↓
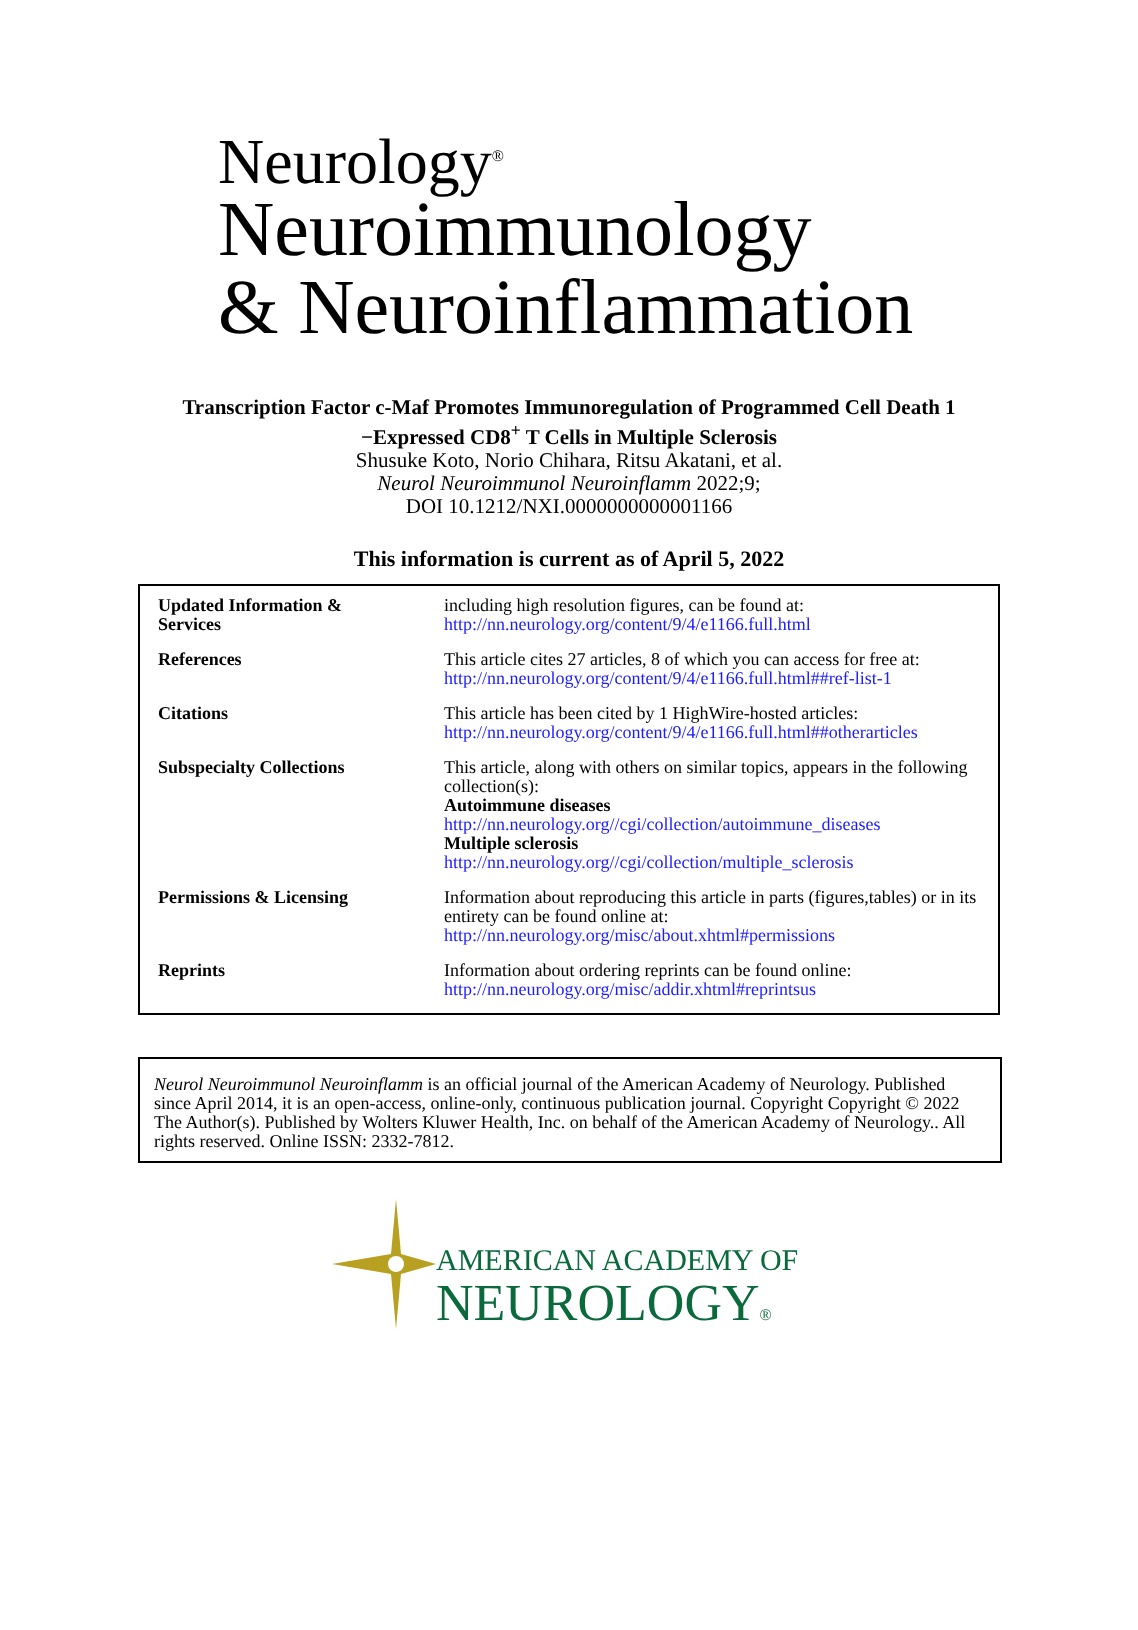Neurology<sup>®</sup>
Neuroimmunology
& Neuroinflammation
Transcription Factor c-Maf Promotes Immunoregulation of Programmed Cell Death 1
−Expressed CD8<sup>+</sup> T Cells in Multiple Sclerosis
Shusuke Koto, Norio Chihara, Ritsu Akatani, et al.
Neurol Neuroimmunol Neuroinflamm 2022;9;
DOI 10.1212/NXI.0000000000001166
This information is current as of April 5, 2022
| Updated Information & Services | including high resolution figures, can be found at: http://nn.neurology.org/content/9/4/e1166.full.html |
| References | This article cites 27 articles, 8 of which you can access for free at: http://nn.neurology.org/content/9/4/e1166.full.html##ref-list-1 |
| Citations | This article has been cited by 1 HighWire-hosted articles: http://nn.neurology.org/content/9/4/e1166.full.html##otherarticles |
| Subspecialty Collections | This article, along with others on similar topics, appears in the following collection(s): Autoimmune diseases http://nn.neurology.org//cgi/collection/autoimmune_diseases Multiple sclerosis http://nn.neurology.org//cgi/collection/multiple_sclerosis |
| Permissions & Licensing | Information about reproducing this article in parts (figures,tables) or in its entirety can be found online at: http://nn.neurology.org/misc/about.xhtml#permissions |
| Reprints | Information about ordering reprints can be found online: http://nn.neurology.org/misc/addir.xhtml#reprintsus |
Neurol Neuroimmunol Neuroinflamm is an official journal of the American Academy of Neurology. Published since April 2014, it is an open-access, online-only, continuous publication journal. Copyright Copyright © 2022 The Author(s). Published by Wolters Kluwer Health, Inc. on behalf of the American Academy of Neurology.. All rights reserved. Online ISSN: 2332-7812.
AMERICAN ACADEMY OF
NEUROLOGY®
↑
↓
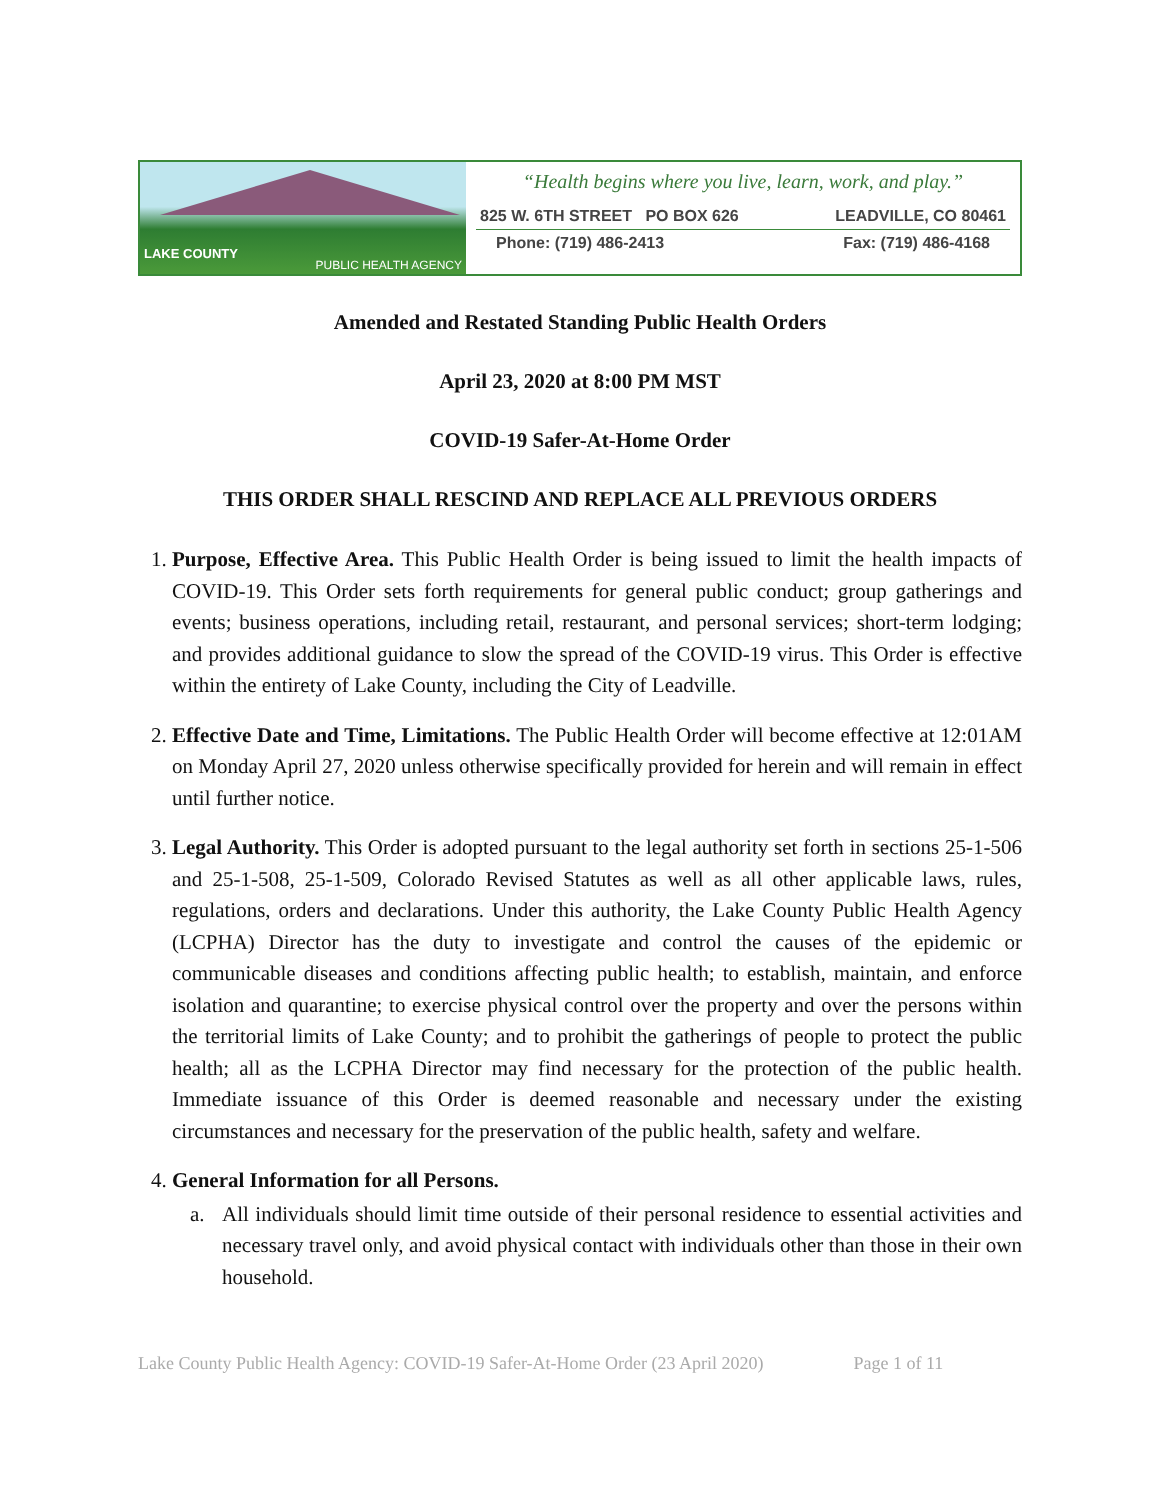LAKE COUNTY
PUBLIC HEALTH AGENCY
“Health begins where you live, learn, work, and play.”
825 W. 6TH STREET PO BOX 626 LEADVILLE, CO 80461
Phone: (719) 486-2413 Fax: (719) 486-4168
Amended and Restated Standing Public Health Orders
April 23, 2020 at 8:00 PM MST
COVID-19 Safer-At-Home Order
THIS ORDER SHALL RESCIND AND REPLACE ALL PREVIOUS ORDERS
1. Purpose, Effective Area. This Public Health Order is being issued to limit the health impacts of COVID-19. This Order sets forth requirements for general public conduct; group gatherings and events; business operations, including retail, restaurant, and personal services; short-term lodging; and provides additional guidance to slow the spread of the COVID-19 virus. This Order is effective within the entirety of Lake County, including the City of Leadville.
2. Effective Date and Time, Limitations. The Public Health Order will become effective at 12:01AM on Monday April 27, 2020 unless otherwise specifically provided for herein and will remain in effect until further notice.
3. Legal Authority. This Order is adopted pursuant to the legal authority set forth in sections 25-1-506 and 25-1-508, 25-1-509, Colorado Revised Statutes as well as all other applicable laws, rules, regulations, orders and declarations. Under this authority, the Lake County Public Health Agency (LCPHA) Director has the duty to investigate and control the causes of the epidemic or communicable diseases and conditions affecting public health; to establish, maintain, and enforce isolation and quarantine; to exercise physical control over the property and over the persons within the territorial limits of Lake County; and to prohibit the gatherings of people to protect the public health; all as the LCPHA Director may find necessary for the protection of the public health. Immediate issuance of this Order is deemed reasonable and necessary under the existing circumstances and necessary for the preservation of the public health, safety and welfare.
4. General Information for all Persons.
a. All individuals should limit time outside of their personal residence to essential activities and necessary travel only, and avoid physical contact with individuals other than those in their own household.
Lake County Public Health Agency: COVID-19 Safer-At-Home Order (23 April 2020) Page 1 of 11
↑
↓
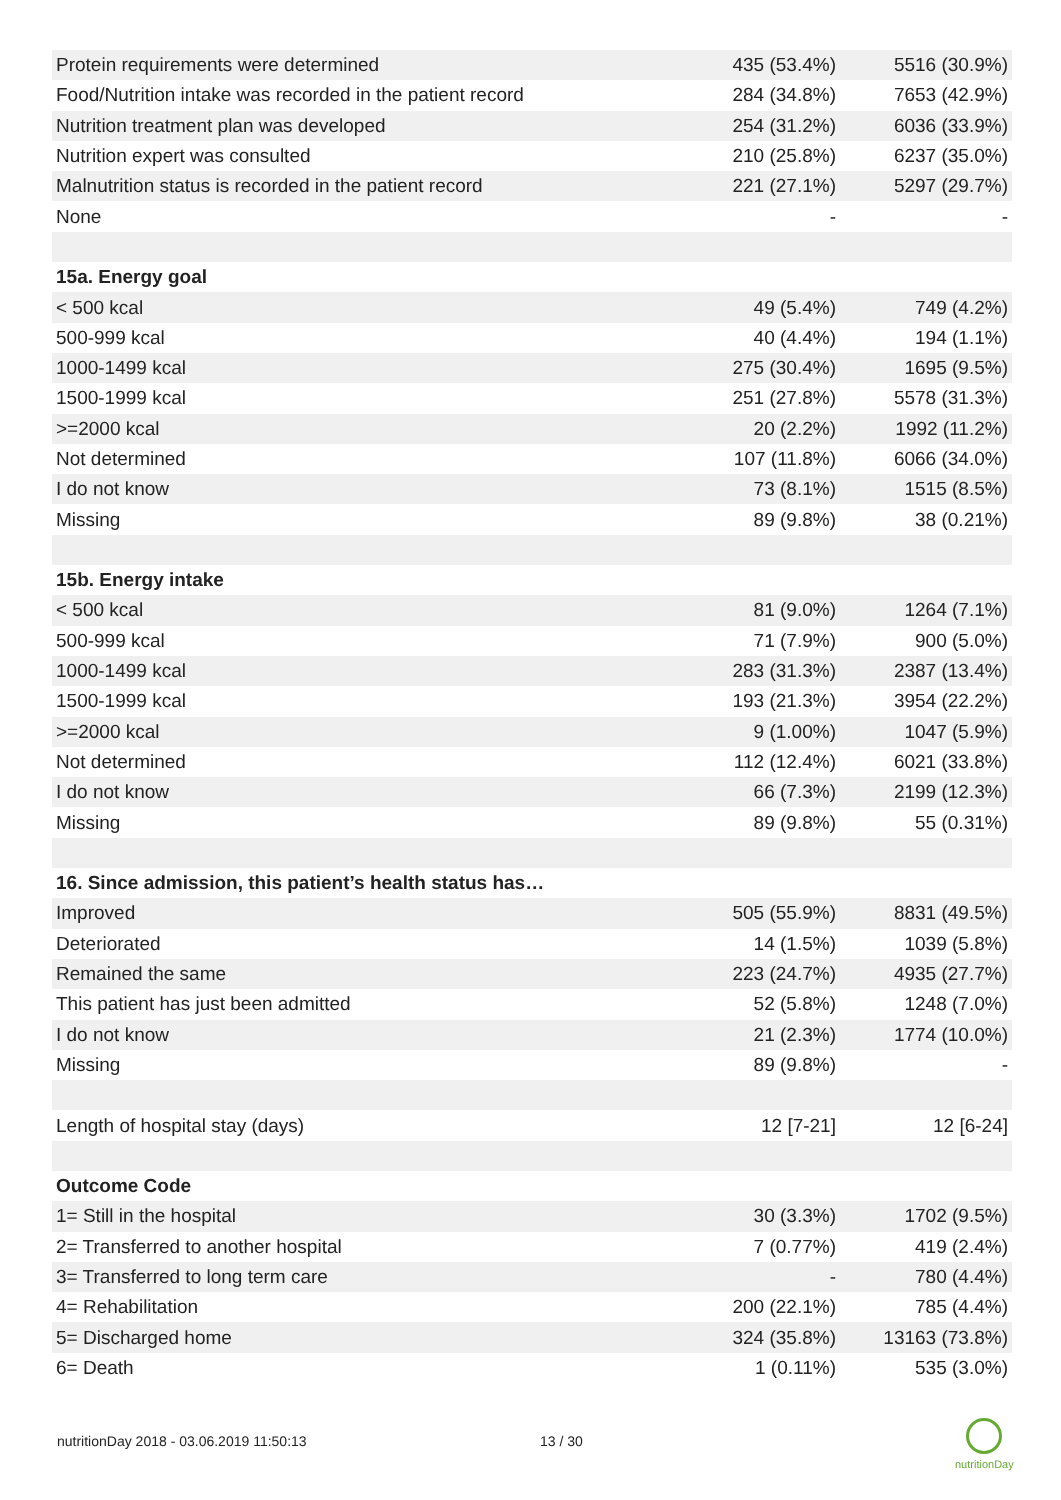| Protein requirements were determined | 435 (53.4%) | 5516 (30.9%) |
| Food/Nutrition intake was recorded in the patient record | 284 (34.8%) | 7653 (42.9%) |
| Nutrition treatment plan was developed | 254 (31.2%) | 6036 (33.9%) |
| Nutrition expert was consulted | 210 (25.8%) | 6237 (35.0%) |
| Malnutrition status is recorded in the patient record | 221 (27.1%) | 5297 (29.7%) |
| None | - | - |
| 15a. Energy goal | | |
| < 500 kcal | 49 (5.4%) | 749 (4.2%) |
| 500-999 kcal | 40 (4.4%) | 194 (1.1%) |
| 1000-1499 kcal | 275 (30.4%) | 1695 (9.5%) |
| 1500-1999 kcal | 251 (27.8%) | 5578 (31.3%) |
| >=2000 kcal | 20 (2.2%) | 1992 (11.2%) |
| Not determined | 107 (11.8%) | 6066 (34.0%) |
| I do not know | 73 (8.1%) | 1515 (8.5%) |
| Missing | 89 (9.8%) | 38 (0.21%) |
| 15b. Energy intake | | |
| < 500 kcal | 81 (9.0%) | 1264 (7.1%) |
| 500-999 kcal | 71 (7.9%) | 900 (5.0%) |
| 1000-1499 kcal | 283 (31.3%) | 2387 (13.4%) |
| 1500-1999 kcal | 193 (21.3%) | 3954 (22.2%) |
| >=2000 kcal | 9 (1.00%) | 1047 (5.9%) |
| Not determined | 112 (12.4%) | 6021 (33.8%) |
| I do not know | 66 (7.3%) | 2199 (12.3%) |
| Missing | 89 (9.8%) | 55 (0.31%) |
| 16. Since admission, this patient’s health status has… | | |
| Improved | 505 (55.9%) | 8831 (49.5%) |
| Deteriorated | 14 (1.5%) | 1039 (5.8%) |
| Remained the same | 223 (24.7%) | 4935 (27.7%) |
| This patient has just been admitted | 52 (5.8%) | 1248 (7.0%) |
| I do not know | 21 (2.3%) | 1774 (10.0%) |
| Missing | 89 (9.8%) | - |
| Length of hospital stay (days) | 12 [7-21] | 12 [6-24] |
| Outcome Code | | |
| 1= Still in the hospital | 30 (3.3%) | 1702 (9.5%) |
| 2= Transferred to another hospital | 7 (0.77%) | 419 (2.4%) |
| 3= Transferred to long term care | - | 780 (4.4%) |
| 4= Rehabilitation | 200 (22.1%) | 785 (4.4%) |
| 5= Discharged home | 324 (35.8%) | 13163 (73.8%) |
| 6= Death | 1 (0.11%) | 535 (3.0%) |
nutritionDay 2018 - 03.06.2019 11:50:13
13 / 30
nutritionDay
↑
◆ **DIRECTIONS FOR THIS TASK**
What is needed is every line of the records above that contains the word "only".

◆ **EXERCISE RESPONSE**
Neurol Neuroimmunol Neuroinflamm is an official journal of the American Academy of Neurology. Published since April 2014, it is an open-access, online-only, continuous publication journal. Copyright Copyright © 2022 The Author(s). Published by Wolters Kluwer Health, Inc. on behalf of the American Academy of Neurology.. All rights reserved. Online ISSN: 2332-7812.
a. All individuals should limit time outside of their personal residence to essential activities and necessary travel only, and avoid physical contact with individuals other than those in their own household.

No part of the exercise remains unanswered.